Graduating a Child: A Pity Party for One
- Trace Kennedy
- May 3, 2018
- 4 min read

I’m having a pity party for one today—a full-blown sobfest because today is the second-to-last day of high school for my firstborn. I’ve been holding up pretty well this year; random welling up when I talk too long about her graduating and going off to college, but on the whole, I have remained upbeat and enthusiastic about this rapidly approaching new phase in her life—as well as mine.
Until today. Today, I just can’t muster the enthusiasm. Retail therapy isn’t in my wheelhouse. Exercise is, but today that doesn’t even seem to chase the blues away. Facebook doesn’t help—in fact, it depresses me even more, because it’s the second-to-last day for a lot of us moms, and everyone seems to want to post #TBT pictures of their kiddos as kindergarteners. It’s more than I can handle today.
I decided since nothing is getting me out of this funk, I may as well embrace it—Hello, Pity Party! Today I’m not happy or excited about my daughter graduating. I’m just incredibly sad. All I can think about is her not being here next year, this little girl who has been part of my world for eighteen years, who has taught me about the joys and the burdens of motherhood; the girl who opened my eyes up to Christ again, in a brand new and vibrant way.
She’s my estrogen support system at dinner when my husband and son consume the dinner conversation with sports, statistics about sports, or the athletes who play sports. And today, all I can think about is the dinner conversations next year, and how lonely I’m going to feel listening about football plays and predictions that I don’t understand, or basketball seasons that seem to stretch for an eternity. Gone are the witty remarks about life or our family and the often deep discussions about faith, relationships, and living that ensued right after dinner. Today, I am wallowing in the possibility that I will be stabbing at my broccoli in silence when my feeble attempts to chime in on why I think football players should practice yoga and Pilates are ignored, or even worse, received with “that look” guys get when you engage in topics that are beyond your skill set. You know the one where they sort of roll their eyes up, let out a deep sigh, and then slightly shake their head as if to say, “Really? Did you really just say that?”
Now, here I am, not just crying, but ugly crying. The kind of crying that seems to be relentless and is accompanied with body wracks, loud foreign wailing from your mouth, and an endless supply of snot trailing out of your nose. Not the typical way I cry, because I never have time or privacy to cry like that. Seriously, what mom does?
So here I am seriously getting my ugly crying on, when I feel a soft tapping at the door of my heart. Not too loud, but clear enough to know that my Father wants to join my party. Ugh . . . He’s going to tell me to stop with the sniveling and to quit feeling sorry for myself. But I know I need to let Him in; it’s the right thing to do.
Why do I always think He’s here to correct me? Today, he merely wants to sit with me and remind me of a few things I had forgotten during Cryfest 2016.
He is the “God of all comfort who comforts us in all our affliction, so that we may be able to comfort those who are in any affliction, with the comfort with which we ourselves are comforted by God.” (2 Corinthians 1:3–4). He gets it. I mean, think about it: he not only had to watch his Son leave heaven, he had to watch him go to the cross and the grave. My daughter is just going to Fort Worth, for goodness sake! Why on earth would I have a pity party without the One who can empathize so intimately?

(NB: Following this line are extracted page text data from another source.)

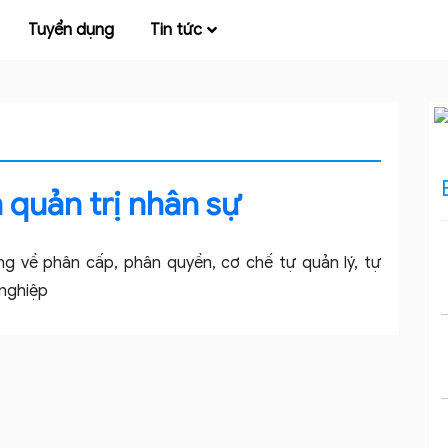
Tuyển dụng
Tin tức
 quản trị nhân sự
ng về phân cấp, phân quyền, cơ chế tự quản lý, tự
 nghiệp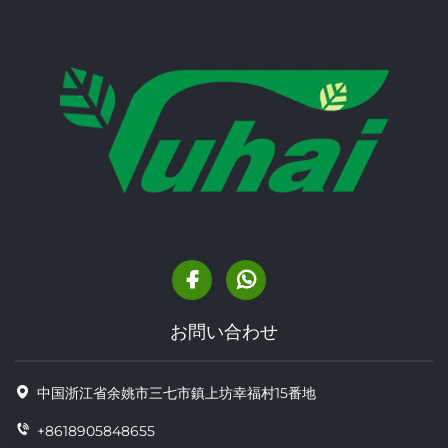
お問い合わせ
中国浙江省余姚市三七市鎮上坊幸福村15番地
+8618905848655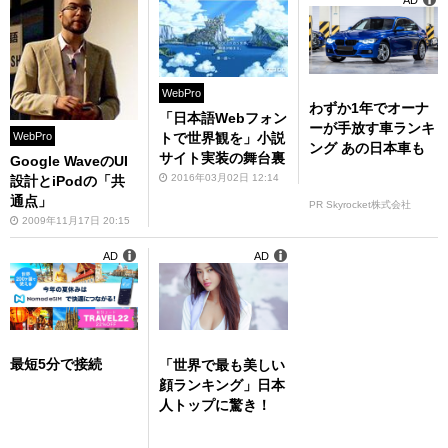
WebPro
わずか1年でオーナ
「日本語Webフォン
ーが手放す車ランキ
WebPro
トで世界観を」小説
ング あの日本車も
サイト実装の舞台裏
Google WaveのUI
2016年03月02日 12:14
設計とiPodの「共
通点」
PR Skyrocket株式会社
2009年11月17日 20:15
AD
AD
最短5分で接続
「世界で最も美しい
顔ランキング」日本
人トップに驚き！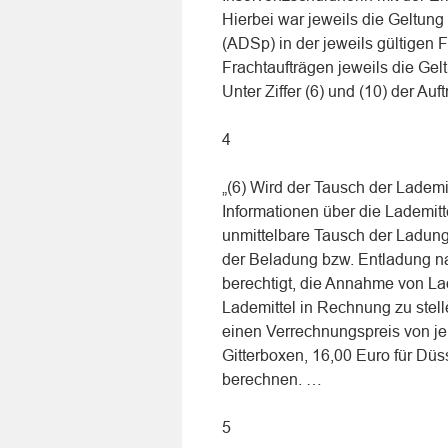
Hierbei war jeweils die Geltu
(ADSp) in der jeweils gültigen 
Frachtaufträgen jeweils die Gel
Unter Ziffer (6) und (10) der A
4
„(6) Wird der Tausch der Lademit
Informationen über die Lademitte
unmittelbare Tausch der Ladung
der Beladung bzw. Entladung na
berechtigt, die Annahme von La
Lademittel in Rechnung zu stel
einen Verrechnungspreis von je 
Gitterboxen, 16,00 Euro für Düs
berechnen. …
5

It’s ok to be sad. He revealed to me that so often my emotions are intertwined with my children’s. As my old pastor liked to say, “We truly are as happy as our saddest child.” I have been experiencing much of my sadness on that level for so long, I had forgotten that I can be sad independently from my children. He reminded me that it’s not only ok, but it’s also healthy to grieve this life event, even in the midst of celebrating it. And I have to be honest, ugly crying is amazingly cathartic.
Joy comes in the morning. His word tells us in Psalm 30 that “weeping may tarry for the night but joy comes with the morning” (v. 5). My sadness about my girl going off to college is only temporary! There is going to be great joy in this new stage of our lives. My son will get to experience being an “only child” for three years, and what a joy I will have as a mom to be able to deepen and nurture our relationship in that environment. I get to be his cheerleader at all of his sporting events without worrying about my daughter’s schedule. Who knows, maybe I will even learn the name of the position he plays and actually understand what the X’s and Y’s on his football sheets really mean. And my daughter gets to charter new territory with her Heavenly Father. A journey for which he has been preparing her for the past eighteen years. She is ready, and he is with her. The Lord is the stronghold of her life—that alone causes me to sing a joyful noise!
So if you, too, are finding yourself silently grieving about your soon-to-be high school graduate, give yourself permission to throw yourself a pity party. Just be sure to invite your Creator. He may not bring cake and ice cream, but he thinks you are beautiful even when you ugly cry, and He always brings a hefty dose of comfort and a sweet joy in the morning!